Summary: We asked expats in Ecuador for advice for newcomers. From cost of living to what to bring to culture shock, their insight is a must read for anyone thinking about moving to Ecuador.

Carolina Park in Quito, Ecuador
Carolina Park in Quito, Ecuador

If you're thinking about moving to Ecuador, you may want to explore the coastal cities of Salinas and Guayaquil or the cooler cities of Quito and Cuenca. Before you go, read what expats have to say about moving to Ecuador.

Advice for Newcomers to Ecuador

"I have a close friend who is going to move here. He loved his visit here a couple of months ago. I told him that the culture is very different form the US but that is true anywhere in the world. The only way to learn is through immersion into the life here. I took a job consulting for the municipio, another side task of teaching the local kids in our barrio English and I applied to teach at the local University. The more active I am, the faster I get what is going on here. Ibarra is no Quito; it is like most other towns in Ecuador, just a little larger at 150,000 people. My Spanish is constantly improving. Our farm is becoming more productive, our list of freinds is growing. But it all takes lots of time and personal investment of yourself," said one expat who moved to Ibarra, Ecuador.

"I'd say if you are retired and wanting a nice beach area where the views are exceptional. Yes this maybe the place for you. But there are many cities along the coast that you may like better. One plus for us is we live very close to the main mall here, walking distance and we really like that as in the past it would take us all day of shopping when we lived in Montanita. P.S. Just lessons learned would only bring down only what you absolutely need. Shipping items to here is very expensive and a real pain in the butt.
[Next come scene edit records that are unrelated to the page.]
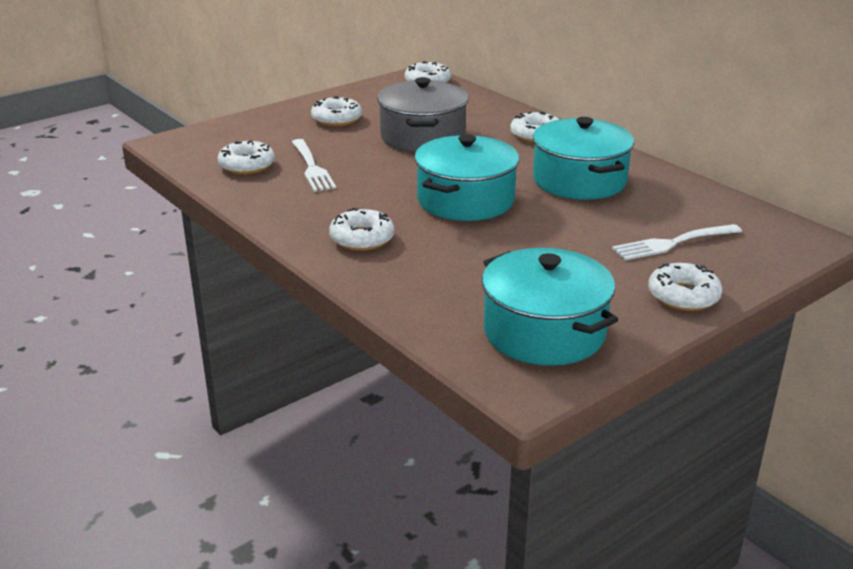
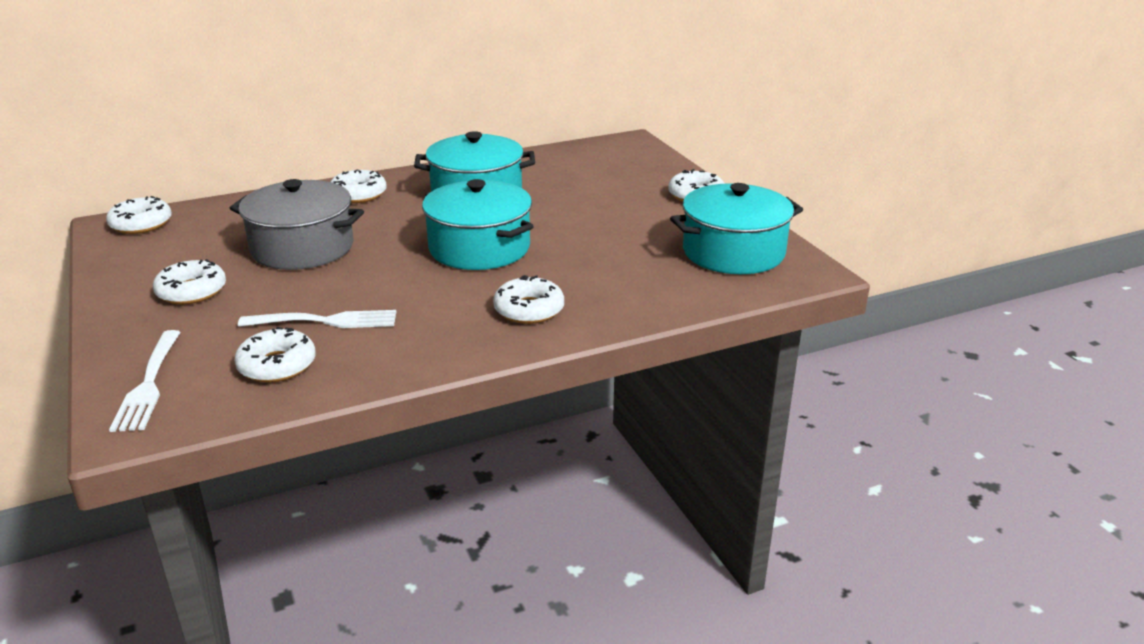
camera: 75 degrees left, 0 degrees up
white fork [612,224,742,260] -> white fork moved to [109,330,181,432]

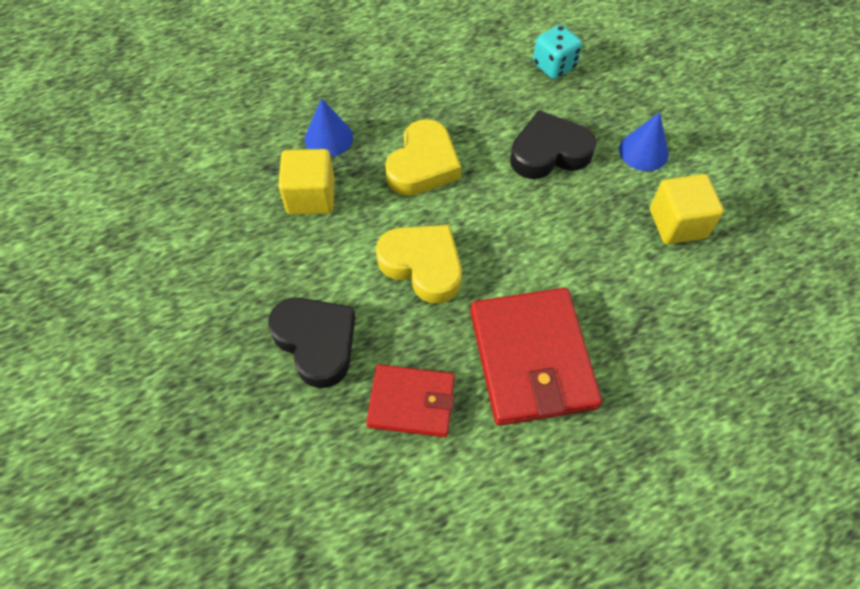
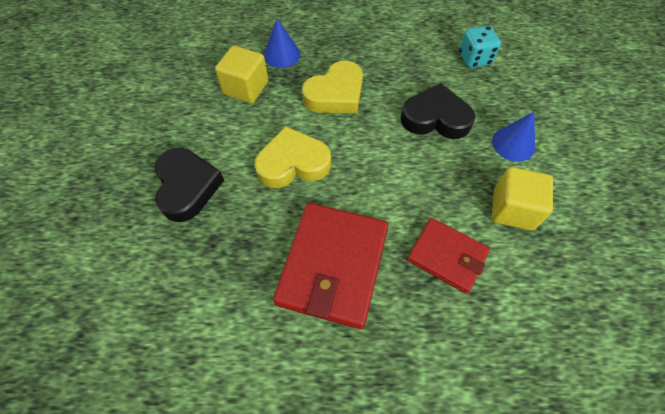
camera: 25 degrees right, 0 degrees up
red wallet [366,364,455,437] -> red wallet moved to [407,218,490,294]
yellow heart [376,225,462,303] -> yellow heart turned 75 degrees counterclockwise [254,126,331,188]

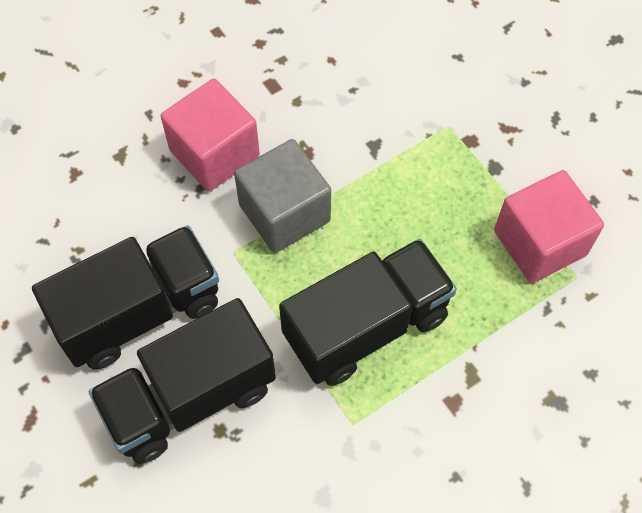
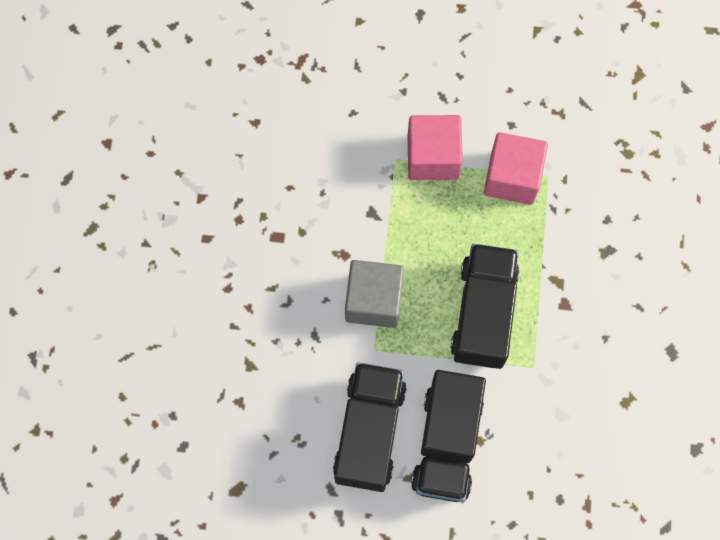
camera: 50 degrees left, 10 degrees up
pink cube [161,78,260,192] -> pink cube moved to [407,115,463,180]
Would not recommend that unless you absolutely need to," mentioned another expat when asked about moving to Ecuador.

"Bring comfortable shoes and get ready to live in a physically splendid environment. The people are gentle. Like any foreign culture, it is deceptively similar to America, but the little differences can sink you if you aren't totally flexible. Stay away from ex-pats, as a rule," commented one expat who made the move to Ecuador.

Culture Shock in Ecuador

We asked expats about the culture shock they experienced when they moved to Ecuador. They replied:

"It has been a little frustrating to not know enough of the language yet, but that is our problem not the locals. We are learning and we will learn to be fluent or at least fluent enough to live here without feeling uncomfortable. If you say hello to people you pass and smile, you get the same in return. Smiles go a long way and we are making more and more Ecuadorian friends," said one expat who moved to Bahia de Caraquez, Ecuador.

"Not at all. We have traveled in Central and South America often, and visited Ecuador for extended periods in advance of the move," mentioned another expat when asked about moving to Ecuador.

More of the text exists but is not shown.